There is currently no effective treatment to prevent or to cure WMI and therefore mitigate its long-term consequences. In the neonatal period, avoiding associated risk factors for WMI, such as ventilatory complications, neonatal infection, and NEC, is key. When WMI is diagnosed on imaging, surveillance programs for early intervention are put in place to identify any neurodevelopmental impairments and start physical, occupational, and speech and language therapies. These programs have demonstrated a positive influence on outcomes at preschool age.²²⁹

The more prevalent chronic diffuse WMI that is seen in contemporary preterm populations opens a window for possible therapeutic strategies to mitigate or prevent the maturation and myelination failure that progressively occurs over many weeks. Potential interventions include treatments targeting inflammation and the immune response. Erythropoietin has been investigated over the last decade as a neuroprotective agent due to its antioxidant and anti-inflammatory effects and as a promotor of neurogenesis.
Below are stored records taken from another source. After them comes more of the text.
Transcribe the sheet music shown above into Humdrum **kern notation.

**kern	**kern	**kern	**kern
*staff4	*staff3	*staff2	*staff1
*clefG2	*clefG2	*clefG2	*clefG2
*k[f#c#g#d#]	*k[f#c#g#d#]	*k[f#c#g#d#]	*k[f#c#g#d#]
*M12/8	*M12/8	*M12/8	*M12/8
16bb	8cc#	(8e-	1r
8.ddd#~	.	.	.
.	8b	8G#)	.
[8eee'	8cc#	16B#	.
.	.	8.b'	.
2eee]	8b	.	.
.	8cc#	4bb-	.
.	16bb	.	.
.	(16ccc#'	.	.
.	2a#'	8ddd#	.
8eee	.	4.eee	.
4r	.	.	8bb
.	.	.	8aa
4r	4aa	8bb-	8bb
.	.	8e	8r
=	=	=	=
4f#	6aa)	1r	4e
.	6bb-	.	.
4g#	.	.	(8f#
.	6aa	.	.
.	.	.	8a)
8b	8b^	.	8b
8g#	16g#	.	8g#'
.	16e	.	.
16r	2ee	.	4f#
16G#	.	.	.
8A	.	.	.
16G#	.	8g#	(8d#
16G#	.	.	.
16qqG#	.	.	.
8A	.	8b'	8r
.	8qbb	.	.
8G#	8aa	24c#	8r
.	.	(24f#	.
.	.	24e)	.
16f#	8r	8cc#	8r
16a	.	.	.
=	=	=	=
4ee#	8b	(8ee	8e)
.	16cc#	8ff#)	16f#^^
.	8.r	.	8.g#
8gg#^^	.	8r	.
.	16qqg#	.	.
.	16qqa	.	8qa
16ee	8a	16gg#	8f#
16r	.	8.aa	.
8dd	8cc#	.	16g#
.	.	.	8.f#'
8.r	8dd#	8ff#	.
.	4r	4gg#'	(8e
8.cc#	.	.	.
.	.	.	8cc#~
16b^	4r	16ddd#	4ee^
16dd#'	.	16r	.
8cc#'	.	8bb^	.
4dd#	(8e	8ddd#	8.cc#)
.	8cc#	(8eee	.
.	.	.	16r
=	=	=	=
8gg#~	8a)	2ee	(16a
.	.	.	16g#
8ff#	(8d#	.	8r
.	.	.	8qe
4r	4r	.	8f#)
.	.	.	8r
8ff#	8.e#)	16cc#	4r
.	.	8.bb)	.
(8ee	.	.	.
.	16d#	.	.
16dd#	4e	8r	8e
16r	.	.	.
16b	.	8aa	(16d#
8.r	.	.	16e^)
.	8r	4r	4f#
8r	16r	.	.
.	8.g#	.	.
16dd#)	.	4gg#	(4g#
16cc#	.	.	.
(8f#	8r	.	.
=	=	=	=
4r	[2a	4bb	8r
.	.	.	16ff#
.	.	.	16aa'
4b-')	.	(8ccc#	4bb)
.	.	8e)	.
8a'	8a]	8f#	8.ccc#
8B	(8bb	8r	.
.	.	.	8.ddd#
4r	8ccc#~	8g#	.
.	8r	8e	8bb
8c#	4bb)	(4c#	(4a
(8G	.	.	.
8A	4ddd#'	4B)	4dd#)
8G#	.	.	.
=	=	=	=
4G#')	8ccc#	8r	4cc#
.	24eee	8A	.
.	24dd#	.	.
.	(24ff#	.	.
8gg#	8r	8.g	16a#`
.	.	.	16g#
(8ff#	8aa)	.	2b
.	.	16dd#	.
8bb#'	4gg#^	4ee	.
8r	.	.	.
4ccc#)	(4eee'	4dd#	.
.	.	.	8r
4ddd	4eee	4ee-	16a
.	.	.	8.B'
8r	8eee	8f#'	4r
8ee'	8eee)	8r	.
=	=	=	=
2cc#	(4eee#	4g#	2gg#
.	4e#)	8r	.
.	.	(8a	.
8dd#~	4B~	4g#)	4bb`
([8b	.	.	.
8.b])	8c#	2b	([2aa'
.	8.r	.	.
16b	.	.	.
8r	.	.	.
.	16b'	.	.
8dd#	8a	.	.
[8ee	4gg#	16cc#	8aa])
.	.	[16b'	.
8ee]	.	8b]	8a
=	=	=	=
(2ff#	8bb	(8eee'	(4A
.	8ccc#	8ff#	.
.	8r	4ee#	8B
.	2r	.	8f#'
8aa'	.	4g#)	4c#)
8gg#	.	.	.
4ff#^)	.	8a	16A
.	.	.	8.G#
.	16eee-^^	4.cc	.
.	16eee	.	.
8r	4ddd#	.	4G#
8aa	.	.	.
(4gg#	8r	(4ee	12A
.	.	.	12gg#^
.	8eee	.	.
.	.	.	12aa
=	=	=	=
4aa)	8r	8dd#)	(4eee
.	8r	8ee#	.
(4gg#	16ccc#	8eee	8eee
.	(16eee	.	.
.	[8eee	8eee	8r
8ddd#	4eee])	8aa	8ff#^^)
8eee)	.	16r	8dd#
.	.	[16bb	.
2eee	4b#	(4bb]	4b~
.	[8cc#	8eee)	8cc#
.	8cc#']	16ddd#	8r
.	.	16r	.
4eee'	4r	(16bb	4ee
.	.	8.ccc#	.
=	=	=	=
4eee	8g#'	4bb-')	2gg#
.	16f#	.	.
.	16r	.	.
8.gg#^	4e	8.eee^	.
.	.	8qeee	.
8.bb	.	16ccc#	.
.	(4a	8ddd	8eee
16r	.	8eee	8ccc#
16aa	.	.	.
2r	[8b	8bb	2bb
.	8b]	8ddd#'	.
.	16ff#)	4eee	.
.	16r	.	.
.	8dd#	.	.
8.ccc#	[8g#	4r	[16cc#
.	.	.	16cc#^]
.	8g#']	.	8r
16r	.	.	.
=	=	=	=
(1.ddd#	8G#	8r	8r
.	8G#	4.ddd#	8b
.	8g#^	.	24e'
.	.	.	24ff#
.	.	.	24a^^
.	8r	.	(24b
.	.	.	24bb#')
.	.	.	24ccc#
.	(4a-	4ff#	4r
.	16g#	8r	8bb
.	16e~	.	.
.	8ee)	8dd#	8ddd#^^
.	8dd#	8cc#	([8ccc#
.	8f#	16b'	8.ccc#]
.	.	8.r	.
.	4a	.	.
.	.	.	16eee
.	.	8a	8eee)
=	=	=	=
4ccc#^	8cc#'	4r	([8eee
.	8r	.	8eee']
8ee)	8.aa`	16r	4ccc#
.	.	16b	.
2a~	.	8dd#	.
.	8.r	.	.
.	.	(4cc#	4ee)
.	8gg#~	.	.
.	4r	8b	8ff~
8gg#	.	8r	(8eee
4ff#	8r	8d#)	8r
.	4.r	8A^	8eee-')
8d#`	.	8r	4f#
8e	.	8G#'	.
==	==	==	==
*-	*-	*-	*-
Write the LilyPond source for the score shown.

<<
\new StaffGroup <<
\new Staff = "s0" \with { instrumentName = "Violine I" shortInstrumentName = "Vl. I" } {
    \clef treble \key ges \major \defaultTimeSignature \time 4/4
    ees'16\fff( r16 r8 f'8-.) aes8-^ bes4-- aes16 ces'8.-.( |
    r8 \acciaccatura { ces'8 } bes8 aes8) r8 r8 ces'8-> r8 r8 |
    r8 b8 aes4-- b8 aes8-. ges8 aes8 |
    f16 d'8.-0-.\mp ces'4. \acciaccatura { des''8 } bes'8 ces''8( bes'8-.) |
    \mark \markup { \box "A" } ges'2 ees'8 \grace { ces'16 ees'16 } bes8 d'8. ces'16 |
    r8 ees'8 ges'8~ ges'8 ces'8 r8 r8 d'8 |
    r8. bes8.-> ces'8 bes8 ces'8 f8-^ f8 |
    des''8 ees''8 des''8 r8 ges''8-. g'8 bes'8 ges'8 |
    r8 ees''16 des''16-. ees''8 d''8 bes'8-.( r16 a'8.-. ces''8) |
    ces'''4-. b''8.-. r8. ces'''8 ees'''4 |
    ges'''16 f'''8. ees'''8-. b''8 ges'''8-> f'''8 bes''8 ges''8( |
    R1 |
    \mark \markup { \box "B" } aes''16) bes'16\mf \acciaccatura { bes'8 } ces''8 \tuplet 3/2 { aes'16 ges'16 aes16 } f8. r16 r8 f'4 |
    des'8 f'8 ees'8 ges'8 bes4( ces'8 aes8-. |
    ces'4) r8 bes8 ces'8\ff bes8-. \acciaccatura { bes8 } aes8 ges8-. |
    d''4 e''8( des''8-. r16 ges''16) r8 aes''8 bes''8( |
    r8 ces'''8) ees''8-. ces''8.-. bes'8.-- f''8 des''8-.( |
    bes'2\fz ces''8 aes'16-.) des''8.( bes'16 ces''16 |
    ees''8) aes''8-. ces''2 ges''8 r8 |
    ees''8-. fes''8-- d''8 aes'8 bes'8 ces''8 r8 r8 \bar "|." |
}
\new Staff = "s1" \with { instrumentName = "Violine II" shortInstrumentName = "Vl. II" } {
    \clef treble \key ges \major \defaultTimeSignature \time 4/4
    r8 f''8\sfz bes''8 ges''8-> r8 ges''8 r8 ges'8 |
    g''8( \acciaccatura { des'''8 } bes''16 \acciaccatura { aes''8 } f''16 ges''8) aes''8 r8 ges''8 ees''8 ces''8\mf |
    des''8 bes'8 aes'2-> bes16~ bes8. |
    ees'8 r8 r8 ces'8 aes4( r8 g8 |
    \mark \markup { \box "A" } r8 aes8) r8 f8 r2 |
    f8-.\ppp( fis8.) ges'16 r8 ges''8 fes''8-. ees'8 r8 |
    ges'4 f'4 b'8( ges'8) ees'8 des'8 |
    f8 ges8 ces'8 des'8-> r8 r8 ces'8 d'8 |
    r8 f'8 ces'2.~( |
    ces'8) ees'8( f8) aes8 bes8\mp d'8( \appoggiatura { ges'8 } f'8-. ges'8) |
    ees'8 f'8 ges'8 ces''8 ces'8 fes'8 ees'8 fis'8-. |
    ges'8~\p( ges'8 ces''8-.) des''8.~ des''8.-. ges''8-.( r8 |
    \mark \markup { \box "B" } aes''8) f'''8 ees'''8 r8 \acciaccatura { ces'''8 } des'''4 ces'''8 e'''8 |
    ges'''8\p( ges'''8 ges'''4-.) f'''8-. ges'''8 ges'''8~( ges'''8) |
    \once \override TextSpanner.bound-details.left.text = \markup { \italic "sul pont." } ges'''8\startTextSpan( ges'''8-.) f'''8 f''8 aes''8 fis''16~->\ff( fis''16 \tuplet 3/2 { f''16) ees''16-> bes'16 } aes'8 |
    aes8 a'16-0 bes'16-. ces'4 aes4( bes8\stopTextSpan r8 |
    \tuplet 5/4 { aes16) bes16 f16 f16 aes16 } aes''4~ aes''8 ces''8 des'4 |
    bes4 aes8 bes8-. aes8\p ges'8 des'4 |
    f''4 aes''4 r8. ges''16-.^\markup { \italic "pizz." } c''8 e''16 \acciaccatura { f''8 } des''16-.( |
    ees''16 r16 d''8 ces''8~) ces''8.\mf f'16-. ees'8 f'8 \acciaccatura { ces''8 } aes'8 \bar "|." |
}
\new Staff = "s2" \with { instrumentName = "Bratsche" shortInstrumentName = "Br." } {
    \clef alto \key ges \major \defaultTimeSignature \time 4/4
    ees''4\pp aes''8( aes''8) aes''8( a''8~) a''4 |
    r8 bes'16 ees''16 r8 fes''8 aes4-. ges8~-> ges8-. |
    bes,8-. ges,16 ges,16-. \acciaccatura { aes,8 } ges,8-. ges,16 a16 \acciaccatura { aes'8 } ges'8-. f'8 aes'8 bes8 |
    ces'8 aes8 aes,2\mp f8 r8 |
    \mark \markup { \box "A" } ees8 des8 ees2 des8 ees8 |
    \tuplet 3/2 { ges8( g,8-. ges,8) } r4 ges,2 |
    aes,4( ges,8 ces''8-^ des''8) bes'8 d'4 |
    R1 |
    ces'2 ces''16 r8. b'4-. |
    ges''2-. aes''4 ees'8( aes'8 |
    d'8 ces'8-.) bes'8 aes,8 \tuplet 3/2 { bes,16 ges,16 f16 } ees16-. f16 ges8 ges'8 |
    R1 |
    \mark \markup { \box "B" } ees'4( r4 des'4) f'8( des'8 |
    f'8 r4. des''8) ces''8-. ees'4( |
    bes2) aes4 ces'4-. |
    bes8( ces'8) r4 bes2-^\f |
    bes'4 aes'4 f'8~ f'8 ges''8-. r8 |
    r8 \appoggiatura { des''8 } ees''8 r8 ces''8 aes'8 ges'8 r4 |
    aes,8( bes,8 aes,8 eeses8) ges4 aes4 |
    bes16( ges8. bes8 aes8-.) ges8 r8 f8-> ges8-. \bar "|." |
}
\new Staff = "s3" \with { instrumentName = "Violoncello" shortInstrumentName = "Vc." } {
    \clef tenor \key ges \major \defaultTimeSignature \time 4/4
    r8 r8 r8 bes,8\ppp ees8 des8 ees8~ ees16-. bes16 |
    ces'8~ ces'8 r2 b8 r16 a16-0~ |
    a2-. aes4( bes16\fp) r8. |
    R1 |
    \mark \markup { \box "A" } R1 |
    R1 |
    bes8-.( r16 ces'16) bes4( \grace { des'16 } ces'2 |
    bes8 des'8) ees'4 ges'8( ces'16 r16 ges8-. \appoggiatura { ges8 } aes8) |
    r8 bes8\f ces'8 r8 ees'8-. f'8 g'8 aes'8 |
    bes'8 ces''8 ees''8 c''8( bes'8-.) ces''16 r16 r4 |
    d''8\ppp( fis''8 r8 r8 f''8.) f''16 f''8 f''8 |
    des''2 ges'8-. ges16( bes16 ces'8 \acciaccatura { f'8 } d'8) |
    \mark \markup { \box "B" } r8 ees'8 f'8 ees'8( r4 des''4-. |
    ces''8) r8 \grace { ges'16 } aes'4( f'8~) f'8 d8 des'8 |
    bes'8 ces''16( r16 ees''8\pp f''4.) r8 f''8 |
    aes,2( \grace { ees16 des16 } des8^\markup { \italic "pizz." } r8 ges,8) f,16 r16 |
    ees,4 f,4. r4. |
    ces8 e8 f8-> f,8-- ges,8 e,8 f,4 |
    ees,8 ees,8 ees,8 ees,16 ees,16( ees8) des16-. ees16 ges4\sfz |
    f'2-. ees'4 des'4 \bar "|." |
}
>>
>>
In animal models of neonatal WMI, it prevents pre-OL death and promotes pre-OL development.^230,231 Randomized trials subsequently showed improved white matter development and better cognitive outcomes in preterm infants who received erythropoietin.^232–234 A recent randomized, double-blind trial of prophylactic erythropoietin treatment did not show differences in outcome between the placebo and erythropoietin groups.²³⁵ This finding is surprising given the mechanisms of WMI outlined above; as such, erythropoietin as a potential neuroprotection strategy requires further attention (e.g., longer duration of therapy). Other potentially promising interventions in preclinical trials include anti-inflammatory treatments, such as tumor necrosis factor antagonists, associated with reduced gliosis among preterm sheep exposed to inflammation,²³⁶ and anti-interleukin-1 monoclonal antibodies, that reduce brain injury in fetal sheep exposed to ischemia.²³⁷

Supportive measures such as providing adequate nutrition and nutrient intake have also been shown to improve outcomes and diminish brain injury in preclinical and some clinical studies.²³⁸ Specifically, studies on full-term infants suggest that iron may improve myelination; a recent randomized controlled trial showed greater myelin content at 1 year of age among term-born infants who underwent delayed cord clamping associated with higher ferritin levels at 4 months of age.²³⁹ The long-term outcomes of adequate nutritional intake are still being evaluated.²³⁸ Preventing painful procedures is also an important component of improving brain maturation and neurodevelopmental outcomes.²⁴⁰ Painful procedures are associated with impaired white matter development that persists to school age and is linked with cognitive outcomes.^241–243 Optimal strategies to measure pain and provide analgesia in neonates require further investigation.